RECORDS FOR THIS TASK section start
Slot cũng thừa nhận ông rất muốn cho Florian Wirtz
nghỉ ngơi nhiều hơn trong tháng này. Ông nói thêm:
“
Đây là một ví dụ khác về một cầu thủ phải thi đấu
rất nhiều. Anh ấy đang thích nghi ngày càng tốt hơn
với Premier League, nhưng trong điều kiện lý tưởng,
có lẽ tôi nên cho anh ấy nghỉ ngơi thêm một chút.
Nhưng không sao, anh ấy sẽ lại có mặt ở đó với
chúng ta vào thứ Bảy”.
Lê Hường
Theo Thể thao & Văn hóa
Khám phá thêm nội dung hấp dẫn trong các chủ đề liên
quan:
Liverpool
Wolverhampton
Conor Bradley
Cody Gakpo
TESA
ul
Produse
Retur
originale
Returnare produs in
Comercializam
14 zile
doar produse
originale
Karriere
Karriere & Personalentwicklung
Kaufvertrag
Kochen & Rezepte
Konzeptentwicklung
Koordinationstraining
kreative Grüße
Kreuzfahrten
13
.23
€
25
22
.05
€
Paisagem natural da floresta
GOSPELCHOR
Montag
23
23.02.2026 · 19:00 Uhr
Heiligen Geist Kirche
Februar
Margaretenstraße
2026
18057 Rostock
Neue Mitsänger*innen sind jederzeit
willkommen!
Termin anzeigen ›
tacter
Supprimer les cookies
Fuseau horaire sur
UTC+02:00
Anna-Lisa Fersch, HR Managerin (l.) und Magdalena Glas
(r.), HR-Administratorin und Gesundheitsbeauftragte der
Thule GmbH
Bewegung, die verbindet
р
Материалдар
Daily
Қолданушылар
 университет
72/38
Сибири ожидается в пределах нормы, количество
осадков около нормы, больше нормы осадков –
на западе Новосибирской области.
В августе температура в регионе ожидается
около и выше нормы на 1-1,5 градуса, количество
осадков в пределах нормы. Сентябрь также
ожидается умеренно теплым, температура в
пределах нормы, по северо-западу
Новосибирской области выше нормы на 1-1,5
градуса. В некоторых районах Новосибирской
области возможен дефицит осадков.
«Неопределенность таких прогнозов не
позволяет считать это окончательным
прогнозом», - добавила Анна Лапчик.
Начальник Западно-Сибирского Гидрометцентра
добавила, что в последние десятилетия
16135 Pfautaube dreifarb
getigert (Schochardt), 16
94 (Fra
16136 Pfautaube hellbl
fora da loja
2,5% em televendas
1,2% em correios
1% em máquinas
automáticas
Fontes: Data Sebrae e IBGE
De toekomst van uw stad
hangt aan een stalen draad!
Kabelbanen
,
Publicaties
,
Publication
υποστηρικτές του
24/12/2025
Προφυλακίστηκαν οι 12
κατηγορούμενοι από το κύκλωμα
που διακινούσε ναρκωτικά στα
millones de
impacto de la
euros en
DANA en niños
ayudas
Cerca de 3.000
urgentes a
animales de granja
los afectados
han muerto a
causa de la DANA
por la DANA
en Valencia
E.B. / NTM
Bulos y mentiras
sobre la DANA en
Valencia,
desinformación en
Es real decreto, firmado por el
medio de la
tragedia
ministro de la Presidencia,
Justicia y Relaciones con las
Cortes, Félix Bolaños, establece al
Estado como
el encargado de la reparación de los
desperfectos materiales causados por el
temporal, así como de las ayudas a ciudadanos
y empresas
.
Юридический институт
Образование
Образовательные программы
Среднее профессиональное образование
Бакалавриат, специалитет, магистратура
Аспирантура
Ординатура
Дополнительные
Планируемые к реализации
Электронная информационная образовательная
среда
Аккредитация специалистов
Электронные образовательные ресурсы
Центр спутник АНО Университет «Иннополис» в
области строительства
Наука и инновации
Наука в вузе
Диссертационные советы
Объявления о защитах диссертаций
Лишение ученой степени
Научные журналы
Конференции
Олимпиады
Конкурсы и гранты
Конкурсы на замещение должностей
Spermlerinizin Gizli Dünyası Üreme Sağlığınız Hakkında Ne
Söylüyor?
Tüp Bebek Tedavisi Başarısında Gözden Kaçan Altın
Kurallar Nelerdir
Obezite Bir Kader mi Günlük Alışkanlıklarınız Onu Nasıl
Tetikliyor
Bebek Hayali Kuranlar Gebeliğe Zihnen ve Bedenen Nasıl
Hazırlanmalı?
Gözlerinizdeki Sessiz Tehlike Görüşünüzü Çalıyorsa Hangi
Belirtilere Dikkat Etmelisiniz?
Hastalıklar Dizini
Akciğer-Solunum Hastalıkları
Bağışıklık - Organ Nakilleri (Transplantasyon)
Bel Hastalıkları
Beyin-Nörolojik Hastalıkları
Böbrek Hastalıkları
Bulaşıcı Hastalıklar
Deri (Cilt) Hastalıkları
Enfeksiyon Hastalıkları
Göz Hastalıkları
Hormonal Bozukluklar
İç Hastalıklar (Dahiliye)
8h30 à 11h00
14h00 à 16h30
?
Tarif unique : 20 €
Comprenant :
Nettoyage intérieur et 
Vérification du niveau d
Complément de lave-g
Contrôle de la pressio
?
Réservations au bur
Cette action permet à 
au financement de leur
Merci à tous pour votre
RECORDS FOR THIS TASK section end
> ABOUT THIS EXERCISE
Please print all of the lines above again, character for character, with nothing changed.

> RESULT FOR THIS EXERCISE
Slot cũng thừa nhận ông rất muốn cho Florian Wirtz
nghỉ ngơi nhiều hơn trong tháng này. Ông nói thêm:
“
Đây là một ví dụ khác về một cầu thủ phải thi đấu
rất nhiều. Anh ấy đang thích nghi ngày càng tốt hơn
với Premier League, nhưng trong điều kiện lý tưởng,
có lẽ tôi nên cho anh ấy nghỉ ngơi thêm một chút.
Nhưng không sao, anh ấy sẽ lại có mặt ở đó với
chúng ta vào thứ Bảy”.
Lê Hường
Theo Thể thao & Văn hóa
Khám phá thêm nội dung hấp dẫn trong các chủ đề liên
quan:
Liverpool
Wolverhampton
Conor Bradley
Cody Gakpo
TESA
ul
Produse
Retur
originale
Returnare produs in
Comercializam
14 zile
doar produse
originale
Karriere
Karriere & Personalentwicklung
Kaufvertrag
Kochen & Rezepte
Konzeptentwicklung
Koordinationstraining
kreative Grüße
Kreuzfahrten
13
.23
€
25
22
.05
€
Paisagem natural da floresta
GOSPELCHOR
Montag
23
23.02.2026 · 19:00 Uhr
Heiligen Geist Kirche
Februar
Margaretenstraße
2026
18057 Rostock
Neue Mitsänger*innen sind jederzeit
willkommen!
Termin anzeigen ›
tacter
Supprimer les cookies
Fuseau horaire sur
UTC+02:00
Anna-Lisa Fersch, HR Managerin (l.) und Magdalena Glas
(r.), HR-Administratorin und Gesundheitsbeauftragte der
Thule GmbH
Bewegung, die verbindet
р
Материалдар
Daily
Қолданушылар
 университет
72/38
Сибири ожидается в пределах нормы, количество
осадков около нормы, больше нормы осадков –
на западе Новосибирской области.
В августе температура в регионе ожидается
около и выше нормы на 1-1,5 градуса, количество
осадков в пределах нормы. Сентябрь также
ожидается умеренно теплым, температура в
пределах нормы, по северо-западу
Новосибирской области выше нормы на 1-1,5
градуса. В некоторых районах Новосибирской
области возможен дефицит осадков.
«Неопределенность таких прогнозов не
позволяет считать это окончательным
прогнозом», - добавила Анна Лапчик.
Начальник Западно-Сибирского Гидрометцентра
добавила, что в последние десятилетия
16135 Pfautaube dreifarb
getigert (Schochardt), 16
94 (Fra
16136 Pfautaube hellbl
fora da loja
2,5% em televendas
1,2% em correios
1% em máquinas
automáticas
Fontes: Data Sebrae e IBGE
De toekomst van uw stad
hangt aan een stalen draad!
Kabelbanen
,
Publicaties
,
Publication
υποστηρικτές του
24/12/2025
Προφυλακίστηκαν οι 12
κατηγορούμενοι από το κύκλωμα
που διακινούσε ναρκωτικά στα
millones de
impacto de la
euros en
DANA en niños
ayudas
Cerca de 3.000
urgentes a
animales de granja
los afectados
han muerto a
causa de la DANA
por la DANA
en Valencia
E.B. / NTM
Bulos y mentiras
sobre la DANA en
Valencia,
desinformación en
Es real decreto, firmado por el
medio de la
tragedia
ministro de la Presidencia,
Justicia y Relaciones con las
Cortes, Félix Bolaños, establece al
Estado como
el encargado de la reparación de los
desperfectos materiales causados por el
temporal, así como de las ayudas a ciudadanos
y empresas
.
Юридический институт
Образование
Образовательные программы
Среднее профессиональное образование
Бакалавриат, специалитет, магистратура
Аспирантура
Ординатура
Дополнительные
Планируемые к реализации
Электронная информационная образовательная
среда
Аккредитация специалистов
Электронные образовательные ресурсы
Центр спутник АНО Университет «Иннополис» в
области строительства
Наука и инновации
Наука в вузе
Диссертационные советы
Объявления о защитах диссертаций
Лишение ученой степени
Научные журналы
Конференции
Олимпиады
Конкурсы и гранты
Конкурсы на замещение должностей
Spermlerinizin Gizli Dünyası Üreme Sağlığınız Hakkında Ne
Söylüyor?
Tüp Bebek Tedavisi Başarısında Gözden Kaçan Altın
Kurallar Nelerdir
Obezite Bir Kader mi Günlük Alışkanlıklarınız Onu Nasıl
Tetikliyor
Bebek Hayali Kuranlar Gebeliğe Zihnen ve Bedenen Nasıl
Hazırlanmalı?
Gözlerinizdeki Sessiz Tehlike Görüşünüzü Çalıyorsa Hangi
Belirtilere Dikkat Etmelisiniz?
Hastalıklar Dizini
Akciğer-Solunum Hastalıkları
Bağışıklık - Organ Nakilleri (Transplantasyon)
Bel Hastalıkları
Beyin-Nörolojik Hastalıkları
Böbrek Hastalıkları
Bulaşıcı Hastalıklar
Deri (Cilt) Hastalıkları
Enfeksiyon Hastalıkları
Göz Hastalıkları
Hormonal Bozukluklar
İç Hastalıklar (Dahiliye)
8h30 à 11h00
14h00 à 16h30
?
Tarif unique : 20 €
Comprenant :
Nettoyage intérieur et 
Vérification du niveau d
Complément de lave-g
Contrôle de la pressio
?
Réservations au bur
Cette action permet à 
au financement de leur
Merci à tous pour votre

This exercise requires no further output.